“Produisons bien, mangez local”

Publié le 10 octobre 2022

Maxime Behar et sa compagne travaillent main dans la main pour valoriser les produits de ‘La Grange’ en même temps que son mode de production. © G. Lantes

Au pied du massif de l’Estérel, sur la commune des Adrets, Maxime Behar cultive ses productions maraîchères sur sol vivant, en s’appliquant à travailler avec la nature et avec la volonté de s’inscrire durablement dans la vie de son territoire. Du champ à l’assiette.

Maxime Behar est paysagiste lorsqu’il découvre, il y a cinq ans, le terrain sur lequel il a créé ‘La Grange exploitation, aux Adrets-de-l’Estérel’. “J’étais venu couper un arbre, il n’y avait que des eucalyptus ici”, se souvient-il. Il a déjà fait l’expérience de l’agriculture au gré de ses voyages, et la naissance à venir de sa fille lui donne l’élan pour se lancer.

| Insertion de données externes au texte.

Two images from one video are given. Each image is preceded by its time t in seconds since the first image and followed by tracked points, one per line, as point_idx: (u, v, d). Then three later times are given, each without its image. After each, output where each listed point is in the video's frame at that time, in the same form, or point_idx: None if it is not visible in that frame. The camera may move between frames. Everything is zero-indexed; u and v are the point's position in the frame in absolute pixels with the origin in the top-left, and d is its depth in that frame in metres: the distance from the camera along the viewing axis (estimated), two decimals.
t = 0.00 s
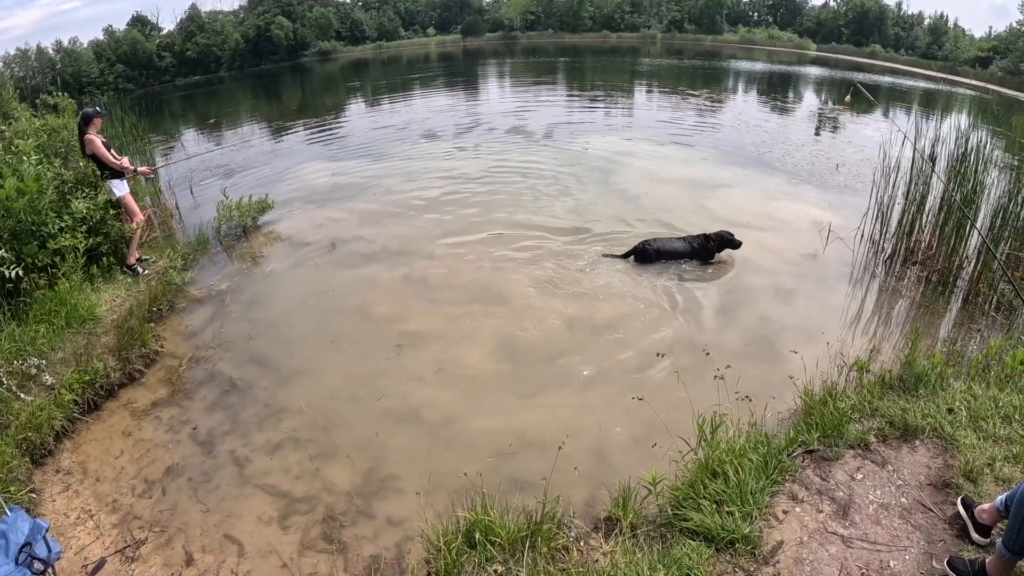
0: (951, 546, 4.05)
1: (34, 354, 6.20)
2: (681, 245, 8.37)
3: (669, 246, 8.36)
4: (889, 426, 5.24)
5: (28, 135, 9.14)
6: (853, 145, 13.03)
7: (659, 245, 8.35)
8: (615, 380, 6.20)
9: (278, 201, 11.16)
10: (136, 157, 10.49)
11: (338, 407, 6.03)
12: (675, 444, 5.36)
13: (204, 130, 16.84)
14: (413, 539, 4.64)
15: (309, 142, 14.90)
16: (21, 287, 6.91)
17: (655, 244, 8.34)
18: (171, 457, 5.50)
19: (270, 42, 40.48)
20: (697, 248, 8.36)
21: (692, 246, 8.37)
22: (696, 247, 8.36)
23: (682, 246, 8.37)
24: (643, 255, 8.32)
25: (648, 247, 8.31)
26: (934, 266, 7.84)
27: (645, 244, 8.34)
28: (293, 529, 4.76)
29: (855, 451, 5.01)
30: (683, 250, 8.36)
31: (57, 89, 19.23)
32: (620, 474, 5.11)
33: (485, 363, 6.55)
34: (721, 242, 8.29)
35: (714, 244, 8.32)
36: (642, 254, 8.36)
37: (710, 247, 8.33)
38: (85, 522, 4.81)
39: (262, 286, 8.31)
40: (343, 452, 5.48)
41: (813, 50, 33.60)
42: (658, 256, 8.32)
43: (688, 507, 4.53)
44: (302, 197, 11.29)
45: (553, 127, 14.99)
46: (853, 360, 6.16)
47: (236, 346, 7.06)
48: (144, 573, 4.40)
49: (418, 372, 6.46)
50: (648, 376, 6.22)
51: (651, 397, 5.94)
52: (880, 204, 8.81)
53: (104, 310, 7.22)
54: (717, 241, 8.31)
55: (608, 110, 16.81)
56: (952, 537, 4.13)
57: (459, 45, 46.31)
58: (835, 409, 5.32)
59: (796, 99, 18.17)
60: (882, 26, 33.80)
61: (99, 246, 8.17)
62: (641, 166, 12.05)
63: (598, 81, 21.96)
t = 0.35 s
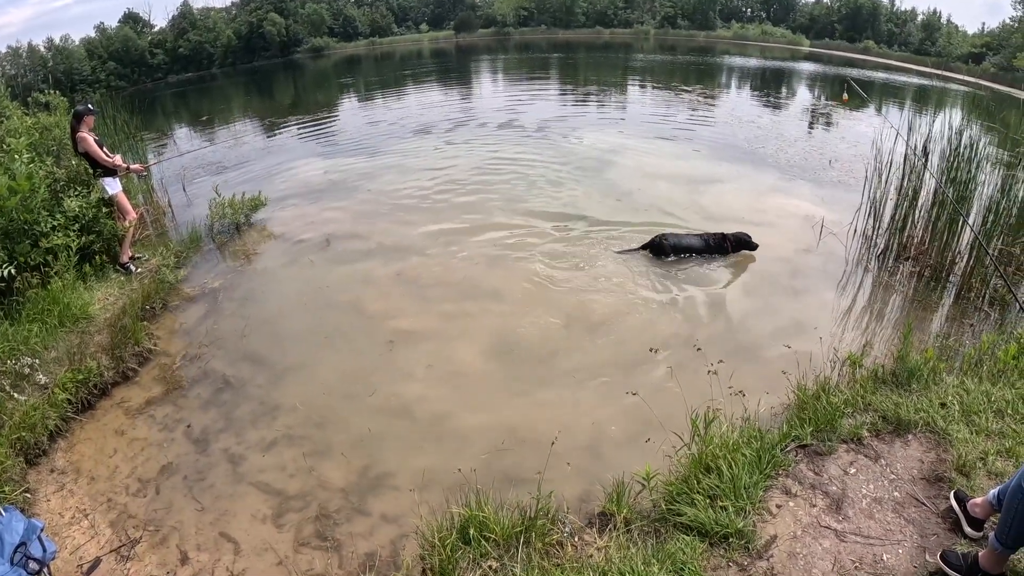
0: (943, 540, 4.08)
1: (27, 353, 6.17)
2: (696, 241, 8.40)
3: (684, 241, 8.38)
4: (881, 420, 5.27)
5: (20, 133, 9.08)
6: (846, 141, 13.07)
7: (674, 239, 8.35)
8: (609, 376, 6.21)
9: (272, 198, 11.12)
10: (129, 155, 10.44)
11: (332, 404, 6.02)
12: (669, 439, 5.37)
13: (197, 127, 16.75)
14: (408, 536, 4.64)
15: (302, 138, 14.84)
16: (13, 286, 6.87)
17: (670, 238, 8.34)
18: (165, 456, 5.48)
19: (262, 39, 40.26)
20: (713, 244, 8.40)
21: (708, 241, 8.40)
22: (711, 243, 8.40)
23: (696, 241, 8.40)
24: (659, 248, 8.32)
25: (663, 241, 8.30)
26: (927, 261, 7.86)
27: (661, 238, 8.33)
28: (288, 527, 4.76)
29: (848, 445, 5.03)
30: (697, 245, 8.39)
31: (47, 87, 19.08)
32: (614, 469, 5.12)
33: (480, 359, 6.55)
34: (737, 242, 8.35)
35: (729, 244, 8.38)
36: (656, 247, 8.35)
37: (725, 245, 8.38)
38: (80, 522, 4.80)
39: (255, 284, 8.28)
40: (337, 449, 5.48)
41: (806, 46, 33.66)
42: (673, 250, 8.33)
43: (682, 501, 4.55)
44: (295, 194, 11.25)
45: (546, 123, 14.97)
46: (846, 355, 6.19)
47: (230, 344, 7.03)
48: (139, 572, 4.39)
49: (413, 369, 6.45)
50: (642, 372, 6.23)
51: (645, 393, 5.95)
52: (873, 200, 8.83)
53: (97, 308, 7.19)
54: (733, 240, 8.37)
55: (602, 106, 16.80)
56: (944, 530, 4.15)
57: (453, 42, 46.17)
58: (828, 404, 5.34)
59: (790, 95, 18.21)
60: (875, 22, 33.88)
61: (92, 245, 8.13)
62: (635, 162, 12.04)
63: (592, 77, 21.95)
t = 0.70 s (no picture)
0: (934, 531, 4.11)
1: (19, 351, 6.14)
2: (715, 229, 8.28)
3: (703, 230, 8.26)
4: (873, 412, 5.29)
5: (10, 130, 9.02)
6: (838, 133, 13.09)
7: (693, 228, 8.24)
8: (601, 369, 6.22)
9: (264, 193, 11.07)
10: (120, 152, 10.38)
11: (325, 398, 6.02)
12: (662, 432, 5.39)
13: (188, 122, 16.65)
14: (402, 530, 4.65)
15: (294, 133, 14.76)
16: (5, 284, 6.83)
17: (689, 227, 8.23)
18: (159, 452, 5.47)
19: (254, 34, 40.02)
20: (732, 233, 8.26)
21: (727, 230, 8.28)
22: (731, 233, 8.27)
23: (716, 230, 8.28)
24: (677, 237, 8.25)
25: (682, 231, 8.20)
26: (919, 254, 7.89)
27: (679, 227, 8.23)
28: (281, 522, 4.76)
29: (840, 437, 5.06)
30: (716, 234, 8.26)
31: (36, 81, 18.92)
32: (607, 462, 5.13)
33: (473, 353, 6.55)
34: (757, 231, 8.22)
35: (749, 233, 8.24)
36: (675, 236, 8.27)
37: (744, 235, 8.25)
38: (75, 519, 4.79)
39: (248, 279, 8.25)
40: (331, 444, 5.47)
41: (798, 39, 33.66)
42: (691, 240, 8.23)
43: (674, 494, 4.57)
44: (287, 189, 11.20)
45: (539, 116, 14.94)
46: (838, 348, 6.21)
47: (222, 340, 7.02)
48: (134, 569, 4.39)
49: (406, 363, 6.45)
50: (635, 365, 6.24)
51: (637, 385, 5.97)
52: (865, 193, 8.85)
53: (90, 305, 7.16)
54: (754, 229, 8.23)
55: (594, 99, 16.78)
56: (936, 521, 4.18)
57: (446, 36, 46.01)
58: (820, 396, 5.37)
59: (782, 87, 18.22)
60: (868, 15, 33.88)
61: (84, 241, 8.08)
62: (628, 155, 12.03)
63: (585, 70, 21.90)
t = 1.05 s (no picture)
0: (898, 506, 4.21)
1: None
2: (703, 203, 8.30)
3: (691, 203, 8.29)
4: (833, 392, 5.40)
5: None
6: (792, 121, 13.35)
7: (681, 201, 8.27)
8: (564, 358, 6.25)
9: (221, 193, 10.81)
10: (71, 155, 10.04)
11: (287, 399, 5.93)
12: (625, 420, 5.43)
13: (139, 123, 16.15)
14: (370, 528, 4.61)
15: (249, 131, 14.44)
16: None
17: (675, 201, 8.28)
18: (119, 462, 5.31)
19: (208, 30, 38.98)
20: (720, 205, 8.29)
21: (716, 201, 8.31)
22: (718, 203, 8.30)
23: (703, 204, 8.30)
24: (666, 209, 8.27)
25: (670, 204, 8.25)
26: (874, 237, 8.06)
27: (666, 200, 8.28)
28: (247, 527, 4.67)
29: (802, 418, 5.15)
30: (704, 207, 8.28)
31: None
32: (572, 452, 5.16)
33: (437, 348, 6.52)
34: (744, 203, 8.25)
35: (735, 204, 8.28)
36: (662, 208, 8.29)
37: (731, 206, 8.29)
38: (37, 535, 4.60)
39: (205, 282, 8.08)
40: (295, 445, 5.40)
41: (752, 29, 34.22)
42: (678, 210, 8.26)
43: (640, 481, 4.60)
44: (244, 189, 10.96)
45: (498, 108, 14.90)
46: (797, 330, 6.32)
47: (178, 343, 6.86)
48: None
49: (370, 360, 6.40)
50: (596, 353, 6.29)
51: (599, 374, 6.01)
52: (821, 178, 9.00)
53: (43, 314, 6.88)
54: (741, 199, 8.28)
55: (552, 90, 16.80)
56: (900, 497, 4.28)
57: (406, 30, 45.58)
58: (780, 379, 5.47)
59: (737, 77, 18.51)
60: (820, 4, 34.56)
61: (36, 247, 7.76)
62: (587, 146, 12.09)
63: (544, 62, 21.92)
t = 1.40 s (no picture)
0: (898, 508, 4.22)
1: None
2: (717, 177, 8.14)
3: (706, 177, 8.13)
4: (833, 393, 5.41)
5: None
6: (792, 122, 13.36)
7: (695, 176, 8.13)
8: (563, 359, 6.25)
9: (220, 193, 10.82)
10: (71, 155, 10.04)
11: (287, 399, 5.94)
12: (624, 420, 5.44)
13: (139, 123, 16.15)
14: (369, 529, 4.61)
15: (248, 131, 14.45)
16: None
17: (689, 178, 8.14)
18: (119, 462, 5.31)
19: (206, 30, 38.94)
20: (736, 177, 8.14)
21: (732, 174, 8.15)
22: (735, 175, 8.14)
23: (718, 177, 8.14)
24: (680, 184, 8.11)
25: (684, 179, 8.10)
26: (873, 238, 8.07)
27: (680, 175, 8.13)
28: (247, 528, 4.67)
29: (801, 419, 5.15)
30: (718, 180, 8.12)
31: None
32: (572, 453, 5.16)
33: (437, 348, 6.53)
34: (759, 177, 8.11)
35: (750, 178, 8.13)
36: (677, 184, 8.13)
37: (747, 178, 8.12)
38: (36, 536, 4.60)
39: (205, 282, 8.08)
40: (295, 446, 5.40)
41: (751, 29, 34.24)
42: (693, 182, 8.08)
43: (639, 482, 4.60)
44: (244, 189, 10.96)
45: (497, 109, 14.90)
46: (797, 332, 6.33)
47: (179, 344, 6.87)
48: None
49: (370, 360, 6.40)
50: (596, 354, 6.30)
51: (599, 375, 6.01)
52: (820, 179, 9.01)
53: (42, 314, 6.88)
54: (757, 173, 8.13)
55: (552, 91, 16.81)
56: (899, 499, 4.29)
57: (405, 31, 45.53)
58: (780, 379, 5.47)
59: (737, 77, 18.51)
60: (820, 4, 34.51)
61: (35, 248, 7.76)
62: (587, 146, 12.09)
63: (543, 63, 21.91)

Le jeune agriculteur entame alors un important travail de défrichage et prépare son sol, avec de gros apports de compost de déchets verts, enrichi avec du fumier de brebis et de poules, dans l’idée de faire du maraîchage sur sol vivant. “Deux années de suite, j’ai planté 1 000 pieds de tomates et j’ai pris deux énormes gifles. Mon sol n’était pas prêt à digérer toute cette matière organique, et la fusariose s’est développée”, raconte-t-il. Il suit alors plusieurs formations, stoppe les apports de matière organique et parvient à maîtriser la fusariose, mais aussi le liseron et le chiendent, grâce à la solarisation. “Il m’a fallu le temps de comprendre comment fonctionne mon sol pour trouver les bons réglages. On a malheureusement tendance à standardiser les pratiques agricoles, alors qu’il faut, avant tout, s’adapter à son terroir. Cela a été la première grande leçon de ces premières années”, analyse Maxime.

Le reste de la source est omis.